Témoignage Droit à l'IVG dans la Constitution : "Bravo, vous dépassez nos rêves !", salue une signataire du "manifeste des 343"

Alors que le projet de loi inscrivant l'interruption volontaire de grossesse dans la Constitution est présenté mardi en Conseil des ministres, Claudine Monteil, 74 ans, souligne les avancées des cinquante dernières années.
Article rédigé par Sandrine Etoa-Andegue
Radio France
Publié
Temps de lecture : 3min
Claudine Monteil (SANDRINE ETOA-ANDEGUE / RADIOFRANCE)

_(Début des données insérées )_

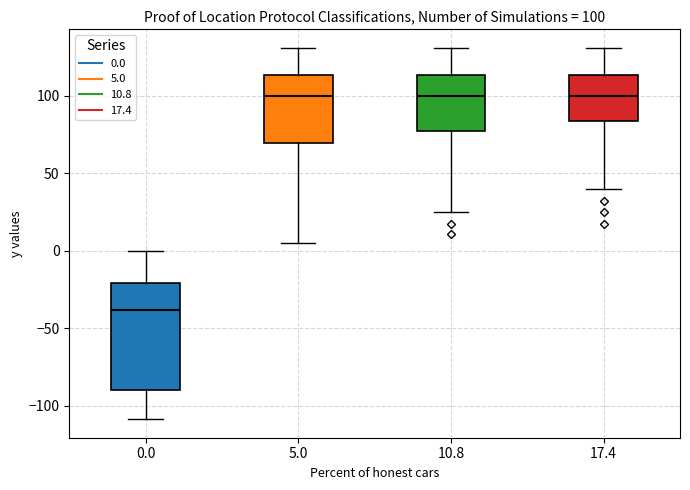

Which box is the tallest, from its lower edge to its upper edge?

0.0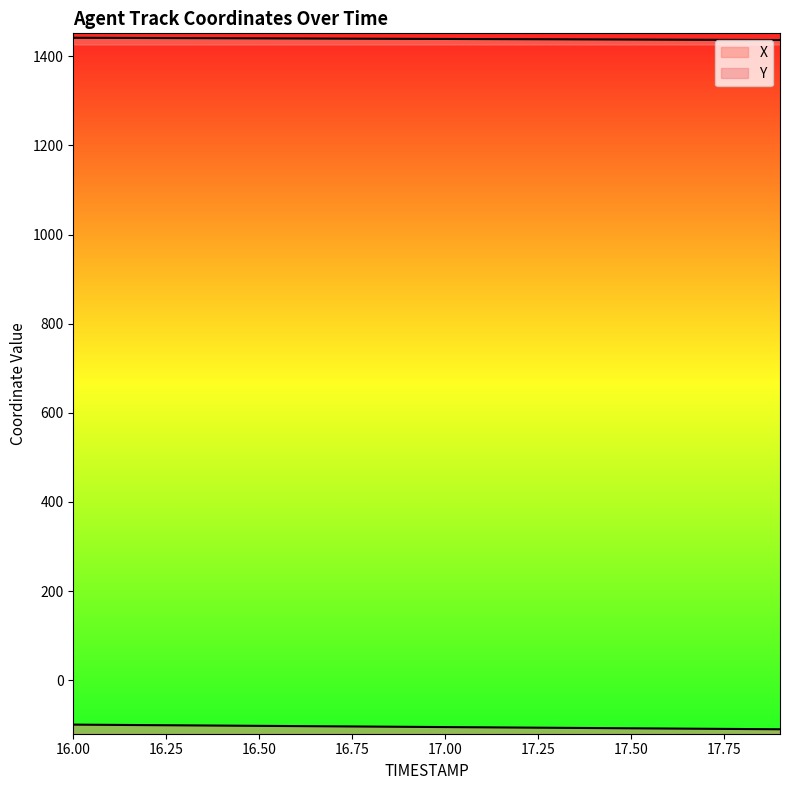

How many data points does each series have?

20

Le 5 avril 1971, Claudine Monteil signait le "manifeste des 343", cette pétition parue dans Le Nouvel Observateur, appelant à la légalisation de l'avortement en France. Plus de 50 ans plus tard, le projet de loi pour la constitutionnalisation de l'interruption volontaire de grossesse est présenté en conseil des ministres, mardi 12 décembre. C'était une promesse d'Emmanuel Macron. Une manière de sanctuariser cette "liberté", à défaut d'un droit, selon la formulation retenue.

La mesure était réclamée de longue date par les associations féministes et notamment les militantes historiques comme Claudine Monteil, 74 ans aujourd'hui. L'historienne a été la plus jeune signataire du "manifeste des 343" à 21 ans, à peine.

Le mot tabou

Engagée au sein du Mouvement de libération des femmes et amie de Simone de Beauvoir, elle se souvient que le mot même d'avortement était tabou : "Nous ne pouvions pas le prononcer. Ni dans un café, ni avec des amis, ni avec des relations, ni avec notre famille... Nous venons de tellement loin." 

Alors, que l'interruption volontaire de grossesse soit inscrit dans la constitution, cela représente beaucoup à ses yeux : "L'initiative du président de la République, me paraît une très bonne initiative, je crois que c'est très important." C'est plus qu'une autre victoire, souligne Claudine Monteil : "En 1971, notre espoir était déjà que la société française dans les familles ose parler de l'avortement, de l'injustice et de l'horreur que vivaient tant de femmes françaises. Nous n'étions absolument pas dans l'idée de le faire inscrire dans la Constitution, nous étions très loin. Nous avions l'impression, chaque fois que nous réalisions des manifestations, des procès, d'être face à un mur, que, de toute façon, on n’avançait pas vraiment". 

"Nous avions tort : en réalité, nous semions des graines et finalement la société française a pris conscience. C'est plus qu'une victoire."

Claudine Monteil

à franceinfo

Et de saluer : "La jeune génération : sénatrices, parlementaires, députées, je les trouve formidables, je leur dis bravo, vous dépassez nos rêves !"

D'autres inquiétudes

Mais au-delà du symbole fort dans la pratique, l'accès à l'IVG reste inégal en France, avertit l'historienne : "Il y a des maternités qui ferment, il y a des hôpitaux qui ont des problèmes, il y a des médecins qui ne veulent pas les pratiquer. Il y a, d'autre part, la pilule abortive qui n'est pas fabriquée en France : il faudra aussi une campagne importante pour inciter des entreprises à s'installer en France pour qu'on ne dépende pas des Etats-Unis."

Un monopole inquiétant, estime Claudine Monteil alors que la méthode médicamenteuse représente 78% de l'ensemble des IVG en France, selon le ministère de la Santé : "Il y a toujours urgence à défendre le droit à l'avortement." Le 4 mars prochain, le Parlement devra entériner le projet de loi lors d'un vote aux trois cinquièmes.